片手の拍手

Blank2005-03-04

 言葉で言っても通じないからといって言葉を捨てるのは間違っている。でも、言葉で通じることはとても難しい。そもそも通じ合うこと自体がとても難しいのだ。誤解、行き違い、齟齬、ずれる会話、そらされあう視線、見られぬ場所で言葉もなく流される涙。ここはそんな諦めを誘うもので満ちあふれている素敵なゴミため場。ハロー、なつかしいトラッシュボックスへ今日もようこそ。クズやカスがゴロゴロしていて、穢れていて、触るだにおぞましく、興味本位でかき乱す者はいるけれど(ほんとうに驚くほどの数がいるけれど)、なにもここには転がっていないと思っていたのさ。君はそうじゃないのかい?そう信じているのならそれでもいいさ。

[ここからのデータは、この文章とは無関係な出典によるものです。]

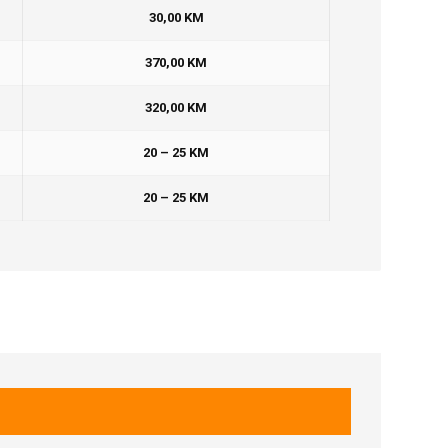
30,00 KM
370,00 KM
320,00 KM
20 – 25 KM
20 – 25 KM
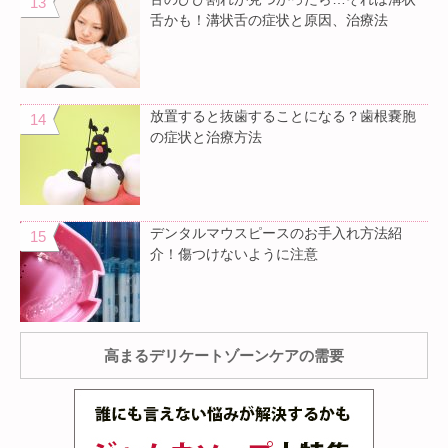
舌かも！溝状舌の症状と原因、治療法
放置すると抜歯することになる？歯根嚢胞
の症状と治療方法
デンタルマウスピースのお手入れ方法紹
介！傷つけないように注意
高まるデリケートゾーンケアの需要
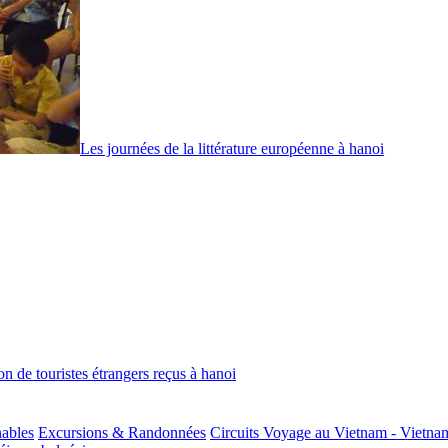
Les journées de la littérature européenne à hanoi
on de touristes étrangers reçus à hanoi
nables
Excursions & Randonnées
Circuits Voyage au Vietnam - Vietna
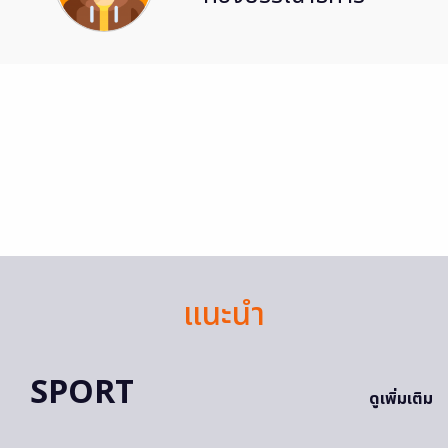
แนะนำ
SPORT
ดูเพิ่มเติม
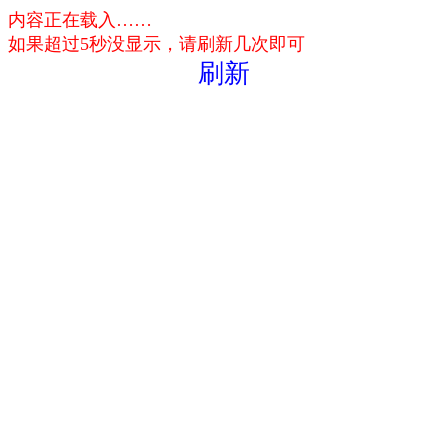
内容正在载入……
如果超过5秒没显示，请刷新几次即可
刷新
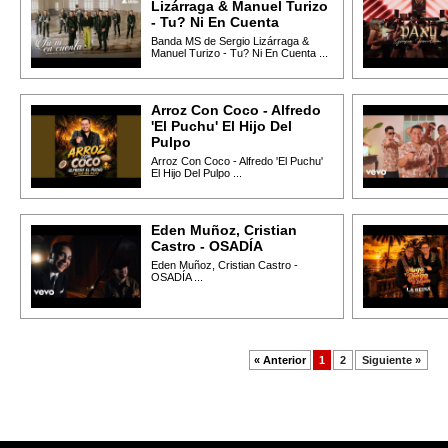
Lizárraga & Manuel Turizo
- Tu? Ni En Cuenta
Banda MS de Sergio Lizárraga &
Manuel Turizo - Tu? Ni En Cuenta ...
Arroz Con Coco - Alfredo
'El Puchu' El Hijo Del
Pulpo
Arroz Con Coco - Alfredo 'El Puchu'
El Hijo Del Pulpo ...
Eden Muñoz, Cristian
Castro - OSADÍA
Eden Muñoz, Cristian Castro -
OSADÍA ...
« Anterior
1
2
Siguiente »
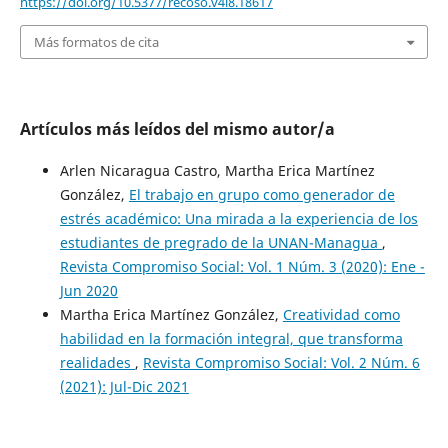
https://doi.org/10.5377/recoso.v4i8.18617
Más formatos de cita
Artículos más leídos del mismo autor/a
Arlen Nicaragua Castro, Martha Erica Martínez
González,
El trabajo en grupo como generador de
estrés académico: Una mirada a la experiencia de los
estudiantes de pregrado de la UNAN-Managua
,
Revista Compromiso Social: Vol. 1 Núm. 3 (2020): Ene -
Jun 2020
Martha Erica Martínez González,
Creatividad como
habilidad en la formación integral, que transforma
realidades
,
Revista Compromiso Social: Vol. 2 Núm. 6
(2021): Jul-Dic 2021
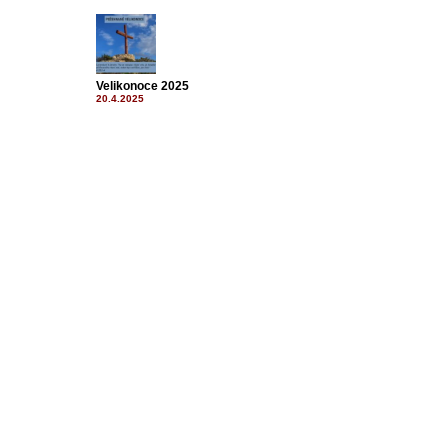
Velikonoce 2025
20.4.2025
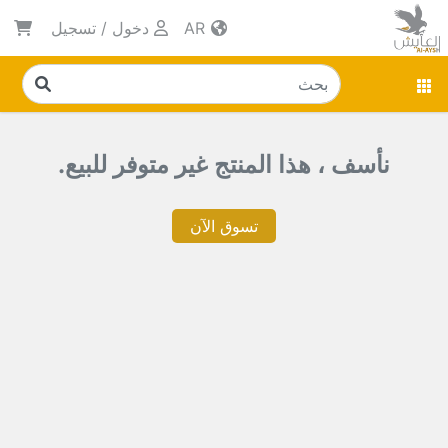
AR
دخول
/
تسجيل
نأسف ، هذا المنتج غير متوفر للبيع.
تسوق الآن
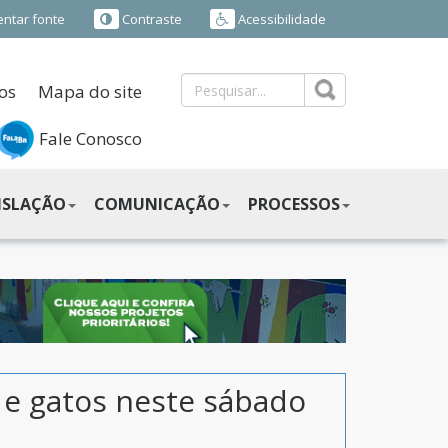
ntar fonte
Contraste
Acessibilidade
os
Mapa do site
Fale Conosco
ISLAÇÃO
COMUNICAÇÃO
PROCESSOS
 e gatos neste sábado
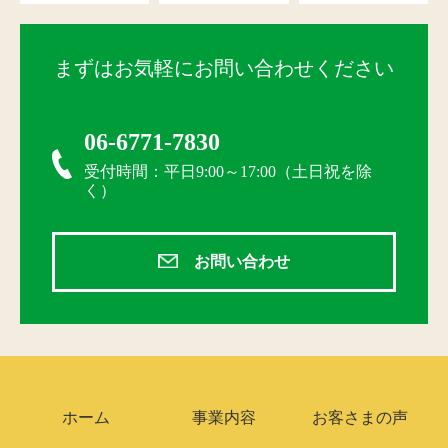
まずはお気軽にお問い合わせください
06-6771-7830
受付時間：平日9:00～17:00（土日祝を除
く）
お問い合わせ
ホーム
事業内容
お客さまの声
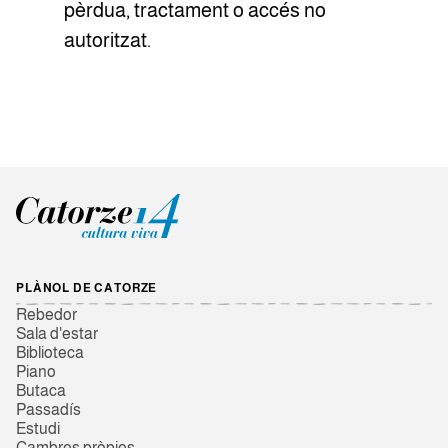
pèrdua, tractament o accés no
autoritzat.
PLÀNOL DE CATORZE
Rebedor
Sala d'estar
Biblioteca
Piano
Butaca
Passadís
Estudi
Cambres pròpies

 けれど、でも。ときどき信じられないほどに美しい宝石が転がっている。それは悲しいことに私のものではないけれど、とても美しい輝きで世界を明るくさせてくれる魔法の輝きをまとっていた。本当にそれは美しい輝きで、こんな世界をささやかに照らしていたのさ。

 ささやかなその魔法は解かれるときのためにかけられた。ありがとう、さようなら。それでもその光はきっとずっと輝きつづけることでしょう。願わくば、もう泣かないで。